§ **DATA TO EXAMINE**:

::::

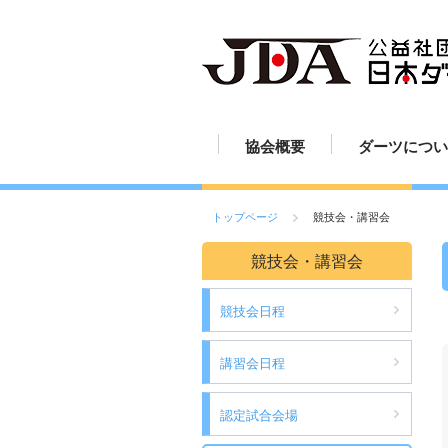
協会概要
ダーツについ
JDAの歩み
組織図
定款
活動報告
ダーツの歴史
ダーツのルー
ダーツの投げ
ボードの読み
ボードの設置
ダーツの練習
ダーツの楽し
ダーツ用具
ご挨拶
スポーツとし
トップページ
競技会・講習会
競技会・講習会
競技会日程
講習会日程
認定試合会場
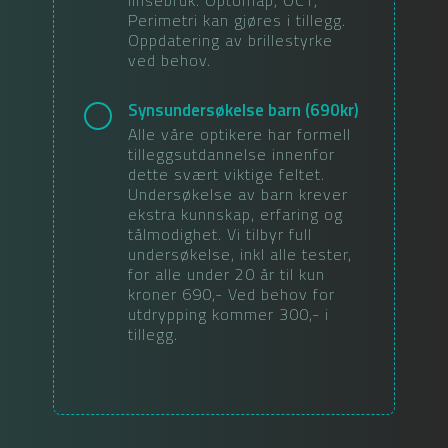
linsebruk. Optomap, OCT,
Perimetri kan gjøres i tillegg.
Oppdatering av brillestyrke
ved behov.
Synsundersøkelse barn
(
690
kr)
Alle våre optikere har formell
tilleggsutdannelse innenfor
dette svært viktige feltet.
Undersøkelse av barn krever
ekstra kunnskap, erfaring og
tålmodighet. Vi tilbyr full
undersøkelse, inkl alle tester,
for alle under 20 år til kun
kroner 690,- Ved behov for
utdrypping kommer 300,- i
tillegg.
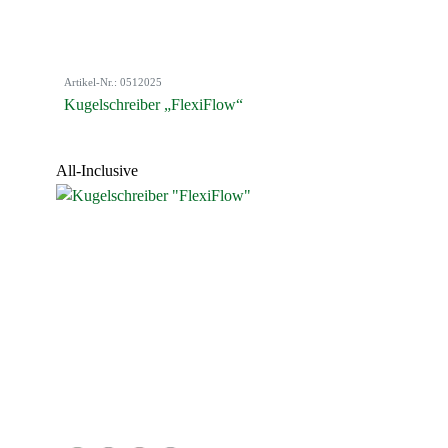
Artikel-Nr.: 0512025
Kugelschreiber „FlexiFlow“
All-Inclusive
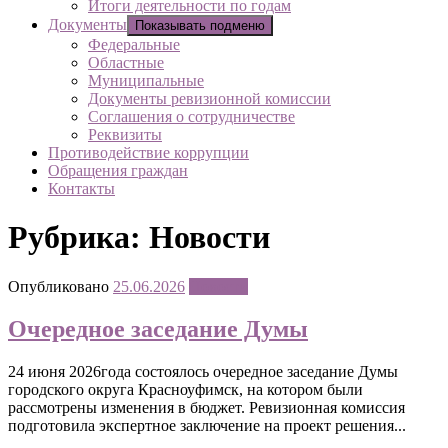
Итоги деятельности по годам
Документы
Показывать подменю
Федеральные
Областные
Муниципальные
Документы ревизионной комиссии
Соглашения о сотрудничестве
Реквизиты
Противодействие коррупции
Обращения граждан
Контакты
Рубрика:
Новости
Опубликовано
25.06.2026
Новости
Очередное заседание Думы
24 июня 2026года состоялось очередное заседание Думы
городского округа Красноуфимск, на котором были
рассмотрены изменения в бюджет. Ревизионная комиссия
подготовила экспертное заключение на проект решения...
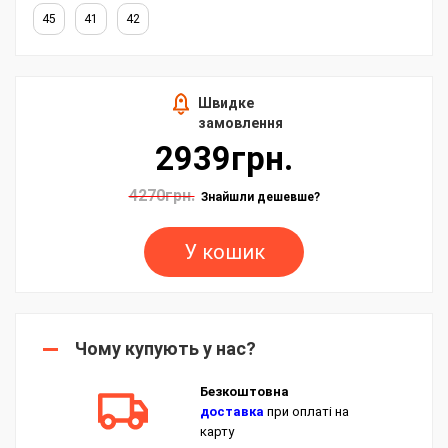
45
41
42
Швидке
замовлення
2939грн.
4270грн.
Знайшли дешевше?
У кошик
Чому купують у нас?
Безкоштовна
доставка
при оплаті на
карту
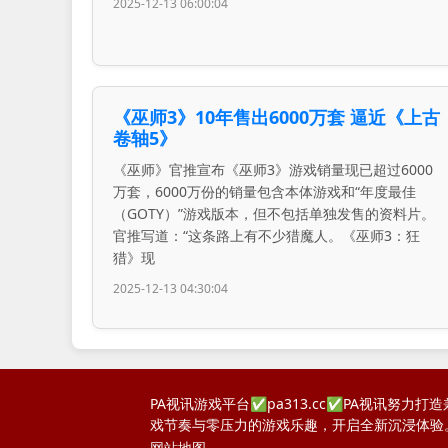
2025-12-13 06:00:04
《巫师3》10年售出6000万套 逼近《上古
卷轴5》
《巫师》官推宣布《巫师3》游戏销量现已超过6000
万套，6000万份的销量包含本体游戏和“年度最佳
（GOTY）”游戏版本，但不包括单独发售的资料片。
官推写道：“这条路上有不少猎魔人。《巫师3：狂
猎》现
2025-12-13 04:30:04
PA视讯游戏平台✅pa313.cc✅PA视讯
戏节奏与零压力的游戏乐趣，开启全新沉浸体验
网站地图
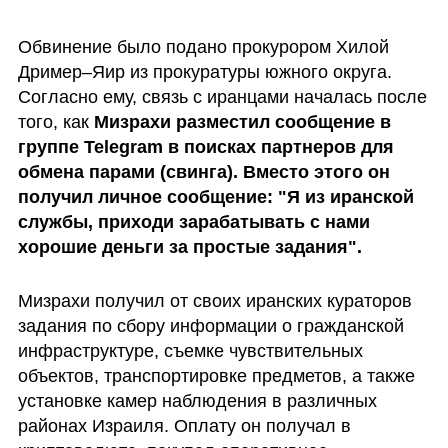
Обвинение было подано прокурором Хилой 
Дример–Яир из прокуратуры южного округа. 
Согласно ему, связь с иранцами началась после 
того, как 
Мизрахи разместил сообщение в 
группе Telegram в поисках партнеров для 
обмена парами (свинга). Вместо этого он 
получил личное сообщение: "Я из иранской 
службы, приходи зарабатывать с нами 
хорошие деньги за простые задания".
Мизрахи получил от своих иранских кураторов 
задания по сбору информации о гражданской 
инфраструктуре, съемке чувствительных 
объектов, транспортировке предметов, а также 
установке камер наблюдения в различных 
районах Израиля. Оплату он получал в 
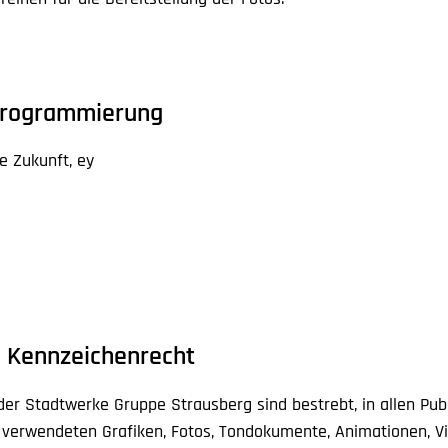
Programmierung
 Zukunft, ey
d Kennzeichenrecht
er Stadtwerke Gruppe Strausberg sind bestrebt, in allen Publ
 verwendeten Grafiken, Fotos, Tondokumente, Animationen, 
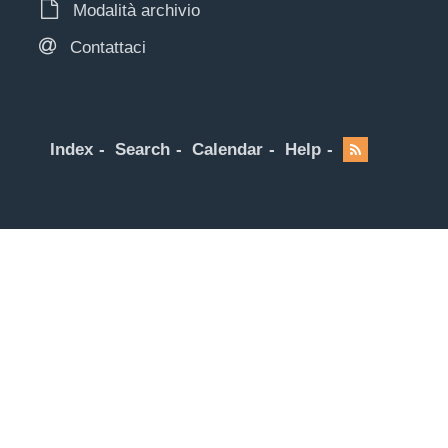
Modalità archivio
Contattaci
Index
Search
Calendar
Help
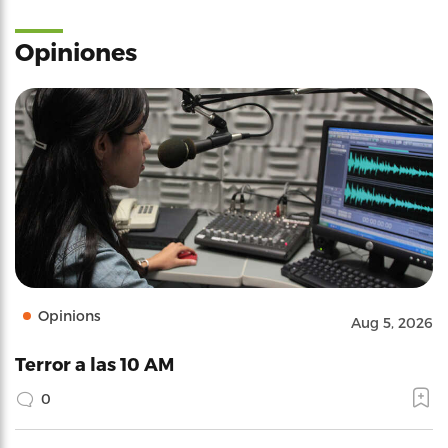
Opiniones
Opinions
Aug 5, 2026
Terror a las 10 AM
0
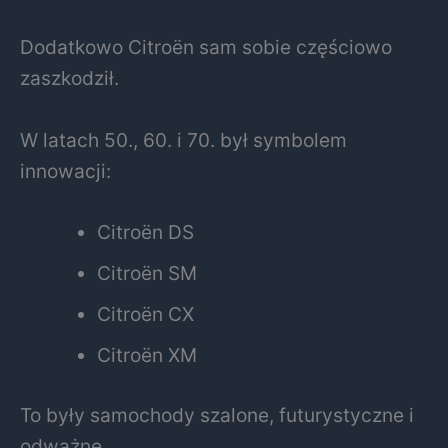
Dodatkowo Citroën sam sobie częściowo
zaszkodził.
W latach 50., 60. i 70. był symbolem
innowacji:
Citroën DS
Citroën SM
Citroën CX
Citroën XM
To były samochody szalone, futurystyczne i
odważne.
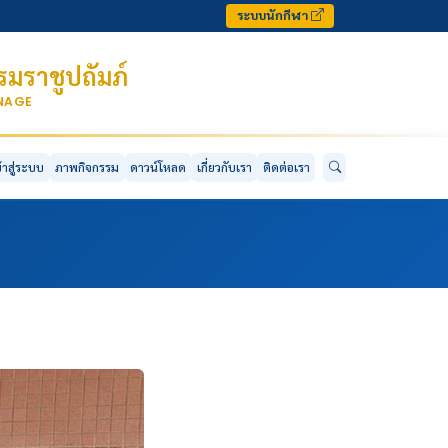
ระบบนักกีฬา
มราชูปถัมภ์
ONAGE
ข้าสู่ระบบ
ภาพกิจกรรม
ดาวน์โหลด
เกี่ยวกับเรา
ติดต่อเรา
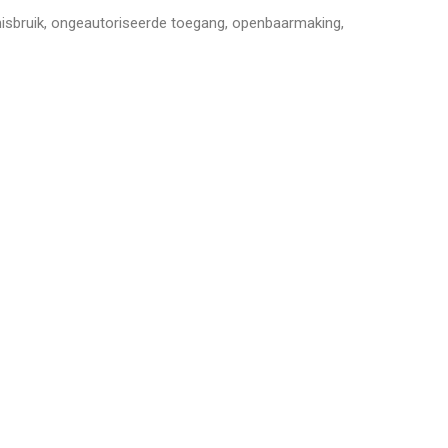
sbruik, ongeautoriseerde toegang, openbaarmaking,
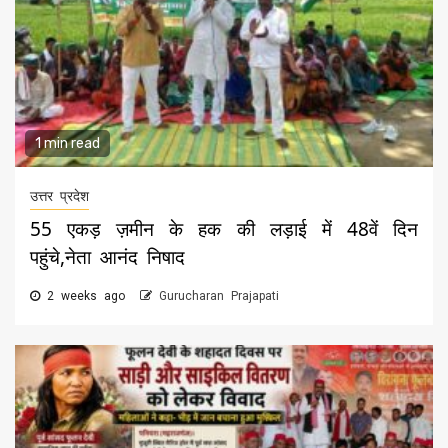
1 min read
उत्तर प्रदेश
55 एकड़ ज़मीन के हक की लड़ाई में 48वें दिन
पहुंचे,नेता आनंद निषाद
2 weeks ago
Gurucharan Prajapati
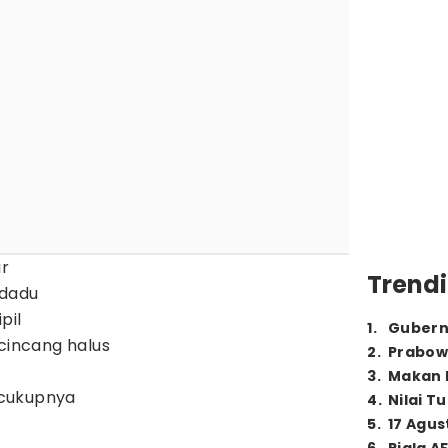
r
Trendi
 dadu
pil
1
.
Gubern
 cincang halus
2
.
Prabow
3
.
Makan B
cukupnya
4
.
Nilai T
5
.
17 Agus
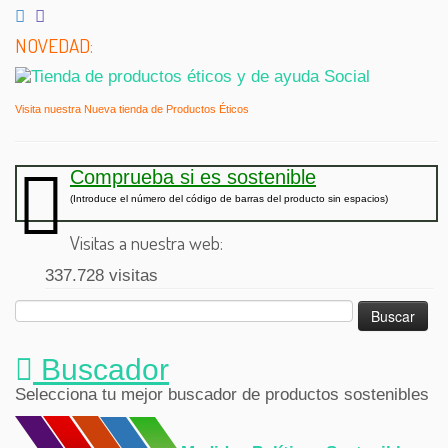
NOVEDAD:
Visita nuestra Nueva tienda de Productos Éticos
Comprueba si es sostenible
(Introduce el número del código de barras del producto sin espacios)
Visitas a nuestra web:
337.728 visitas
Buscar:
Buscador
Selecciona tu mejor buscador de productos sostenibles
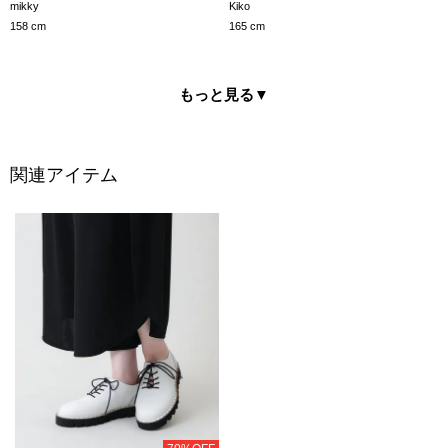
mikky
Kiko
158 cm
165 cm
もっと見る
▼
関連アイテム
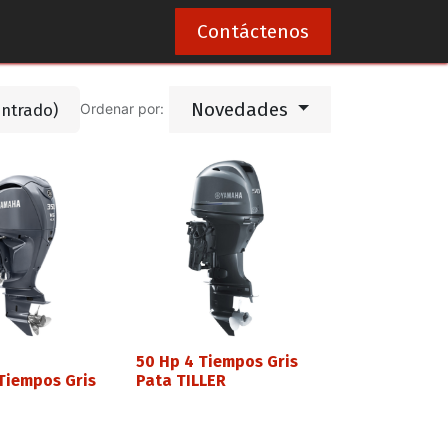
0
Contáctenos
Novedades
ontrado)
Ordenar por:
50 Hp 4 Tiempos Gris
Tiempos Gris
Pata TILLER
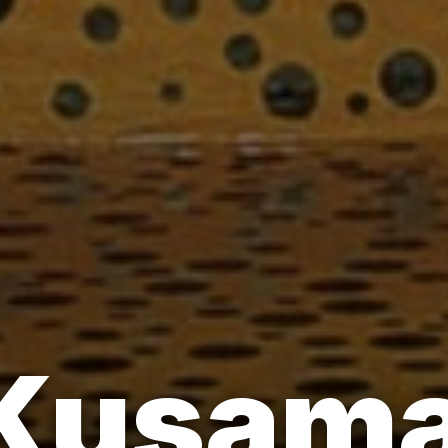
 Kusama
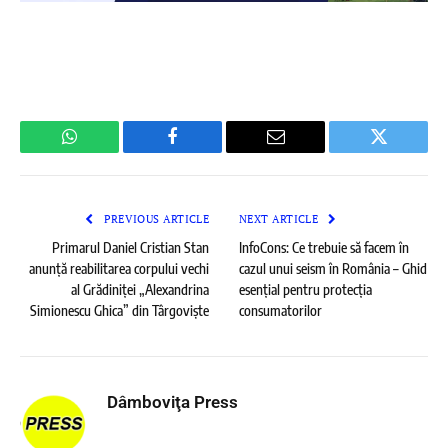
WhatsApp
Facebook
Email
Twitter
PREVIOUS ARTICLE
NEXT ARTICLE
Primarul Daniel Cristian Stan
InfoCons: Ce trebuie să facem în
anunță reabilitarea corpului vechi
cazul unui seism în România – Ghid
al Grădiniței „Alexandrina
esențial pentru protecția
Simionescu Ghica” din Târgoviște
consumatorilor
Dâmboviţa Press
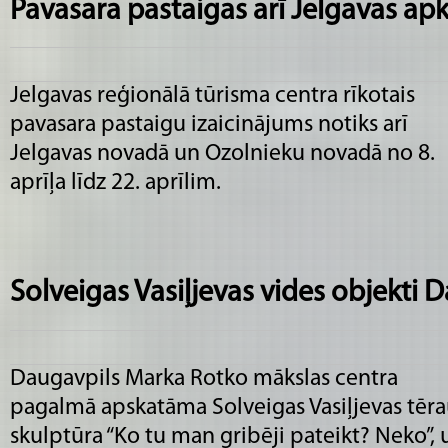
Pavasara pastaigas arī Jelgavas ap
Jelgavas reģionālā tūrisma centra rīkotais
pavasara pastaigu izaicinājums notiks arī
Jelgavas novadā un Ozolnieku novadā no 8.
aprīļa līdz 22. aprīlim.
Solveigas Vasiļjevas vides objekti 
Daugavpils Marka Rotko mākslas centra
pagalmā apskatāma Solveigas Vasiļjevas tēr
skulptūra “Ko tu man gribēji pateikt? Neko”,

::::

§ **DIRECTIONS**: Can you write out the text of every record above again, with "Kugelschreiber" changed to "Füller" and everything else left as it is? Leave the pictures out.

§ **ANSWER TO THE PROBLEM**:
協会概要
ダーツについ
JDAの歩み
組織図
定款
活動報告
ダーツの歴史
ダーツのルー
ダーツの投げ
ボードの読み
ボードの設置
ダーツの練習
ダーツの楽し
ダーツ用具
ご挨拶
スポーツとし
トップページ
競技会・講習会
競技会・講習会
競技会日程
講習会日程
認定試合会場
linsebruk. Optomap, OCT,
Perimetri kan gjøres i tillegg.
Oppdatering av brillestyrke
ved behov.
Synsundersøkelse barn
(
690
kr)
Alle våre optikere har formell
tilleggsutdannelse innenfor
dette svært viktige feltet.
Undersøkelse av barn krever
ekstra kunnskap, erfaring og
tålmodighet. Vi tilbyr full
undersøkelse, inkl alle tester,
for alle under 20 år til kun
kroner 690,- Ved behov for
utdrypping kommer 300,- i
tillegg.
Artikel-Nr.: 0512025
Füller „FlexiFlow“
All-Inclusive
Итоги деятельности по годам
Документы
Показывать подменю
Федеральные
Областные
Муниципальные
Документы ревизионной комиссии
Соглашения о сотрудничестве
Реквизиты
Противодействие коррупции
Обращения граждан
Контакты
Рубрика:
Новости
Опубликовано
25.06.2026
Новости
Очередное заседание Думы
24 июня 2026года состоялось очередное заседание Думы
городского округа Красноуфимск, на котором были
рассмотрены изменения в бюджет. Ревизионная комиссия
подготовила экспертное заключение на проект решения...
45
41
42
Швидке
замовлення
2939грн.
4270грн.
Знайшли дешевше?
У кошик
Чому купують у нас?
Безкоштовна
доставка
при оплаті на
карту
2025-12-13 06:00:04
《巫师3》10年售出6000万套 逼近《上古
卷轴5》
《巫师》官推宣布《巫师3》游戏销量现已超过6000
万套，6000万份的销量包含本体游戏和“年度最佳
（GOTY）”游戏版本，但不包括单独发售的资料片。
官推写道：“这条路上有不少猎魔人。《巫师3：狂
猎》现
2025-12-13 04:30:04
PA视讯游戏平台✅pa313.cc✅PA视讯
戏节奏与零压力的游戏乐趣，开启全新沉浸体验
网站地图
Обвинение было подано прокурором Хилой 
Дример–Яир из прокуратуры южного округа. 
Согласно ему, связь с иранцами началась после 
того, как 
Мизрахи разместил сообщение в 
группе Telegram в поисках партнеров для 
обмена парами (свинга). Вместо этого он 
получил личное сообщение: "Я из иранской 
службы, приходи зарабатывать с нами 
хорошие деньги за простые задания".
Мизрахи получил от своих иранских кураторов 
задания по сбору информации о гражданской 
инфраструктуре, съемке чувствительных 
объектов, транспортировке предметов, а также 
установке камер наблюдения в различных 
районах Израиля. Оплату он получал в 
Programmierung
 Zukunft, ey
d Kennzeichenrecht
er Stadtwerke Gruppe Strausberg sind bestrebt, in allen Publ
 verwendeten Grafiken, Fotos, Tondokumente, Animationen, 
Modalità archivio
Contattaci
Index
Search
Calendar
Help
Opiniones
Opinions
Aug 5, 2026
Terror a las 10 AM
0
Dodatkowo Citroën sam sobie częściowo
zaszkodził.
W latach 50., 60. i 70. był symbolem
innowacji:
Citroën DS
Citroën SM
Citroën CX
Citroën XM
To były samochody szalone, futurystyczne i
odważne.
ระบบนักกีฬา
มราชูปถัมภ์
ONAGE
ข้าสู่ระบบ
ภาพกิจกรรม
ดาวน์โหลด
เกี่ยวกับเรา
ติดต่อเรา
sbruik, ongeautoriseerde toegang, openbaarmaking,
1 min read
उत्तर प्रदेश
55 एकड़ ज़मीन के हक की लड़ाई में 48वें दिन
पहुंचे,नेता आनंद निषाद
2 weeks ago
Gurucharan Prajapati
r
Trendi
 dadu
pil
1
.
Gubern
 cincang halus
2
.
Prabow
3
.
Makan B
cukupnya
4
.
Nilai T
5
.
17 Agus
NOVEDAD:
Visita nuestra Nueva tienda de Productos Éticos
Comprueba si es sostenible
(Introduce el número del código de barras del producto sin espacios)
Visitas a nuestra web:
337.728 visitas
Buscar:
Buscador
Selecciona tu mejor buscador de productos sostenibles
mikky
Kiko
158 cm
165 cm
もっと見る
▼
関連アイテム
0
Contáctenos
Novedades
ontrado)
Ordenar por:
50 Hp 4 Tiempos Gris
Tiempos Gris
Pata TILLER
 Kusama
WhatsApp
Facebook
Email
Twitter
PREVIOUS ARTICLE
NEXT ARTICLE
Primarul Daniel Cristian Stan
InfoCons: Ce trebuie să facem în
anunță reabilitarea corpului vechi
cazul unui seism în România – Ghid
al Grădiniței „Alexandrina
esențial pentru protecția
Simionescu Ghica” din Târgoviște
consumatorilor
Dâmboviţa Press
Pavasara pastaigas arī Jelgavas ap
Jelgavas reģionālā tūrisma centra rīkotais
pavasara pastaigu izaicinājums notiks arī
Jelgavas novadā un Ozolnieku novadā no 8.
aprīļa līdz 22. aprīlim.
Solveigas Vasiļjevas vides objekti 
Daugavpils Marka Rotko mākslas centra
pagalmā apskatāma Solveigas Vasiļjevas tēr
skulptūra “Ko tu man gribēji pateikt? Neko”,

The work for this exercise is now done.